◆ SHORT PROBLEM ◆
Swap "phylum" for "division" in the rows starting at the line that contains "common name: White-point" and ending at the line that contains "genus: Lysimachia", leaving everything else unchanged. Give back only those lines.
- - - - -
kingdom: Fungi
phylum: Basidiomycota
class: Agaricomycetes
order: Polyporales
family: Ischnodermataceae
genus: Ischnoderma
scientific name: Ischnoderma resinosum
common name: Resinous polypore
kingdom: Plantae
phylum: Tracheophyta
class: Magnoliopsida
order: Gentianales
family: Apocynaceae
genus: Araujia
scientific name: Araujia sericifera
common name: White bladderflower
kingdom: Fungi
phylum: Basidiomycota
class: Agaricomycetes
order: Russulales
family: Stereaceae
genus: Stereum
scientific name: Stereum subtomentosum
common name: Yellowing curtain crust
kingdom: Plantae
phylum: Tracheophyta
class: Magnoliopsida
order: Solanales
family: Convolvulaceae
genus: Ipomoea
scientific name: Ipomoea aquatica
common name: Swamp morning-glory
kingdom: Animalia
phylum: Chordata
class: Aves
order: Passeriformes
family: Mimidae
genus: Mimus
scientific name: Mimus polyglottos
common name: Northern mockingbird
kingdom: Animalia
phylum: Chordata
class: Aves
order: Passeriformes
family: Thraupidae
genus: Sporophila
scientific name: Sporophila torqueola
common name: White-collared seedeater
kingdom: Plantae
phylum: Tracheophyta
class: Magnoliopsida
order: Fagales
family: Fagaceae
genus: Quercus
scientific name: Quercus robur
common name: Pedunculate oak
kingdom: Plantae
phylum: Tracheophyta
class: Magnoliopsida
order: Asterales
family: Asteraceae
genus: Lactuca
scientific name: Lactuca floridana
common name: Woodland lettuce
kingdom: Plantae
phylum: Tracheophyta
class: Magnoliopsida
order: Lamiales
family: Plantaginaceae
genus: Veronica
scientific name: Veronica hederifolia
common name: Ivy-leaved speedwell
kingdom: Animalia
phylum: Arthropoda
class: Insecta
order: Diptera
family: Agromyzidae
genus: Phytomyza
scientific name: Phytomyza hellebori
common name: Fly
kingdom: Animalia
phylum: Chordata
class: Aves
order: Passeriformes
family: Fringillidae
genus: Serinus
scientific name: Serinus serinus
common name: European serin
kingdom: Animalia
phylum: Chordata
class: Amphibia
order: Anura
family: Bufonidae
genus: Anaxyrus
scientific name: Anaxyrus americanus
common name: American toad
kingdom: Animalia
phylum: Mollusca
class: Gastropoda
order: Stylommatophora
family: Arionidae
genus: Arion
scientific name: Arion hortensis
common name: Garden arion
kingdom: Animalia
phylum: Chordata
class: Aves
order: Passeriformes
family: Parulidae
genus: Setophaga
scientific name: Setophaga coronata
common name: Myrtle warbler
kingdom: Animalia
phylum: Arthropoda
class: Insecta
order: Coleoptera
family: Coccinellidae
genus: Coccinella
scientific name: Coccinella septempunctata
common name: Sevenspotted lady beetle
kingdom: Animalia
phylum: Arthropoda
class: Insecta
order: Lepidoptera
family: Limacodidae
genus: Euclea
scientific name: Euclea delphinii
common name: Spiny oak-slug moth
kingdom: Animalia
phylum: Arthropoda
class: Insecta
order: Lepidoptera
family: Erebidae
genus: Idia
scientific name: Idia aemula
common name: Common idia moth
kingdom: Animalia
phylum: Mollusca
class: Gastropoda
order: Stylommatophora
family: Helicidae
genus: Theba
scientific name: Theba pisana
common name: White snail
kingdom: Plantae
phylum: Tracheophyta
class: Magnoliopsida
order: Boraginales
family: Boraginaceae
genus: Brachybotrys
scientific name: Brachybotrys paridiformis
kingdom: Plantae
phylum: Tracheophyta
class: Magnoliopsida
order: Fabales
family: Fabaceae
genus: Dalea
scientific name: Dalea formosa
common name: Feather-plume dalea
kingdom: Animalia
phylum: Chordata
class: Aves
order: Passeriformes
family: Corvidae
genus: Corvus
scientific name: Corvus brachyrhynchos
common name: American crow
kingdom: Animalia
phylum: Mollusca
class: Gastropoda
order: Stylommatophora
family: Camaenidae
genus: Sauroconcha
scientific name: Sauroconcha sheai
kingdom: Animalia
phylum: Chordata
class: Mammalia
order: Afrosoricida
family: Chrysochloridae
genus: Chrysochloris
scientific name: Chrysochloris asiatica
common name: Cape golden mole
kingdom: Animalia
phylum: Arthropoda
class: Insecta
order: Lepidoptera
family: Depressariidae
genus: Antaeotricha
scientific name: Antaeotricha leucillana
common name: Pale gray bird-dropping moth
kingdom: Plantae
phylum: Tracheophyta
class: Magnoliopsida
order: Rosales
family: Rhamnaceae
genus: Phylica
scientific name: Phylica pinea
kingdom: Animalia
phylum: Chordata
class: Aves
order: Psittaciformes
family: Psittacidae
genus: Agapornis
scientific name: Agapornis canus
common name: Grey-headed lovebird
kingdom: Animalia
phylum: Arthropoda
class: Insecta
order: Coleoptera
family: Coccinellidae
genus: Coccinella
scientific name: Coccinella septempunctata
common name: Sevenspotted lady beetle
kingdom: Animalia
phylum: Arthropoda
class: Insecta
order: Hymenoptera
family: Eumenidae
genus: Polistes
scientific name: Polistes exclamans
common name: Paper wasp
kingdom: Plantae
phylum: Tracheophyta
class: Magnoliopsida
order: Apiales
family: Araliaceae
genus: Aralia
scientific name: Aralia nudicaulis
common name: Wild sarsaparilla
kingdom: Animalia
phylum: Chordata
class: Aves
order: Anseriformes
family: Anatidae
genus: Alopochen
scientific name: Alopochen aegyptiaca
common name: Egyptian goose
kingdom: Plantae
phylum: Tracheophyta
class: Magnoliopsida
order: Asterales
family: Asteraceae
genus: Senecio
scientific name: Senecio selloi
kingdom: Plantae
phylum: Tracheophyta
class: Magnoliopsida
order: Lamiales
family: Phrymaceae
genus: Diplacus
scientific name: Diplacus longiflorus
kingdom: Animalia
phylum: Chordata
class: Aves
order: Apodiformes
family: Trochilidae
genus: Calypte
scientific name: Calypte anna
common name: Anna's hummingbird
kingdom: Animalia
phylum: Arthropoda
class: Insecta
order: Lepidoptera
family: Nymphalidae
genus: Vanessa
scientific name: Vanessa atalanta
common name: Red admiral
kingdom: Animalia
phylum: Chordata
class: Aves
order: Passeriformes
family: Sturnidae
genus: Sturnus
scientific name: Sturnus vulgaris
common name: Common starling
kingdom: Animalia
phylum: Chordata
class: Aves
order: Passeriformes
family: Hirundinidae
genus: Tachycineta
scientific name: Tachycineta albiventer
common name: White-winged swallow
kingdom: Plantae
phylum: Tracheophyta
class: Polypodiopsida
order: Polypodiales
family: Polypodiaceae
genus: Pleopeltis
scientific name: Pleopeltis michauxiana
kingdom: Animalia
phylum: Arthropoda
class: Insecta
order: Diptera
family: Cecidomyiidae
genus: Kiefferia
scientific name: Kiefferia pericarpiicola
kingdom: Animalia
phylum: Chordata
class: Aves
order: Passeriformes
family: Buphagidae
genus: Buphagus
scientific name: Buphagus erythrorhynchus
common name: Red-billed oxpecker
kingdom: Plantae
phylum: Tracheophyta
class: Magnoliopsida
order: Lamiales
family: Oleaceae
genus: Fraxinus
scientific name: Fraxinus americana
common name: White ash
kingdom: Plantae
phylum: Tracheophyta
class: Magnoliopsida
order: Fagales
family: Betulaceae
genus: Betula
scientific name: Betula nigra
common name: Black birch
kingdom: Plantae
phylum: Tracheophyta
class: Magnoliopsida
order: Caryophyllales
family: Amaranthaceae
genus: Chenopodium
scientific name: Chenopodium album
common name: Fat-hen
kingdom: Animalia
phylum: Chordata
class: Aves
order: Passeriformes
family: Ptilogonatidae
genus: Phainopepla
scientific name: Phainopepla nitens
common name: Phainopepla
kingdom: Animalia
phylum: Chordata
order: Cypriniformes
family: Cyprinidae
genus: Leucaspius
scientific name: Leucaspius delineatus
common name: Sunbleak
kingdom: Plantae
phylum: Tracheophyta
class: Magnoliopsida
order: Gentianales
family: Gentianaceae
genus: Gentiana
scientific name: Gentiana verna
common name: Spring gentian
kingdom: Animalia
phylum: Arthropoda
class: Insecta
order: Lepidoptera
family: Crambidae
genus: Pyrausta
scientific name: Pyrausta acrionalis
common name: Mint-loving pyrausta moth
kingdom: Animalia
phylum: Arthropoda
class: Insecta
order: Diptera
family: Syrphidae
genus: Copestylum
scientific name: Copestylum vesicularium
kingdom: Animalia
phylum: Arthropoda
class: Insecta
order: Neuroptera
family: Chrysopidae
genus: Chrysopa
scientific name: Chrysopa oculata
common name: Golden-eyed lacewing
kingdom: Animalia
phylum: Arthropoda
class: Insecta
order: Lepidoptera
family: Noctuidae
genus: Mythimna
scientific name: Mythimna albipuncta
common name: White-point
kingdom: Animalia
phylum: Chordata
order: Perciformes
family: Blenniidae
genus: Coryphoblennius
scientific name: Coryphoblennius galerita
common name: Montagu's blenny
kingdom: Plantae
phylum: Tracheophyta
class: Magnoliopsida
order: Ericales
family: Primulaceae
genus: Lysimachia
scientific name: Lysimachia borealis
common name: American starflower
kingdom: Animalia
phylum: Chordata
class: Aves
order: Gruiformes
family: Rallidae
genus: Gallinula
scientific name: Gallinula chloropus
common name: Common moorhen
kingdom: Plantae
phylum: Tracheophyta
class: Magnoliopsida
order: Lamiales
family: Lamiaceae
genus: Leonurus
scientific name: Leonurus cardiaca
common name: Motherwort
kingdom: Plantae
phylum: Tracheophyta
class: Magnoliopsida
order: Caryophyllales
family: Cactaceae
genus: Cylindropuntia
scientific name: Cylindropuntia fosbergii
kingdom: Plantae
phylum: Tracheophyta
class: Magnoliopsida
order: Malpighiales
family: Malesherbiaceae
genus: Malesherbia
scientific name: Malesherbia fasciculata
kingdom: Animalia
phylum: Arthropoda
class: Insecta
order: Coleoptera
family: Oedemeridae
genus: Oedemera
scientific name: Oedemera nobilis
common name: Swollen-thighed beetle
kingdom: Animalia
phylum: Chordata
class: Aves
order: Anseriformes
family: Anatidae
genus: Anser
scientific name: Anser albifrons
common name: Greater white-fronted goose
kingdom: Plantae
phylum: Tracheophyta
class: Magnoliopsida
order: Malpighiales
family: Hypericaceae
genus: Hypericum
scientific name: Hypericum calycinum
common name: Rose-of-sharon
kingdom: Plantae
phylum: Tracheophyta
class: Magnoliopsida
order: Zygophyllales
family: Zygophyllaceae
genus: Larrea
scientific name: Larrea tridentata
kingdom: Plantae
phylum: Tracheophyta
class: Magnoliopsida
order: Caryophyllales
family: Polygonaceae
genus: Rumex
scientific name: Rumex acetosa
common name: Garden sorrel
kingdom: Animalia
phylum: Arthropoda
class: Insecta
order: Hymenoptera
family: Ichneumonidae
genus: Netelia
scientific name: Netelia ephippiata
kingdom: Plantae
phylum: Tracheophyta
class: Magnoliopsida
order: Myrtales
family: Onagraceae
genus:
- - - - -
◆ SOLUTION BELOW ◆
common name: White-point
kingdom: Animalia
division: Chordata
order: Perciformes
family: Blenniidae
genus: Coryphoblennius
scientific name: Coryphoblennius galerita
common name: Montagu's blenny
kingdom: Plantae
division: Tracheophyta
class: Magnoliopsida
order: Ericales
family: Primulaceae
genus: Lysimachia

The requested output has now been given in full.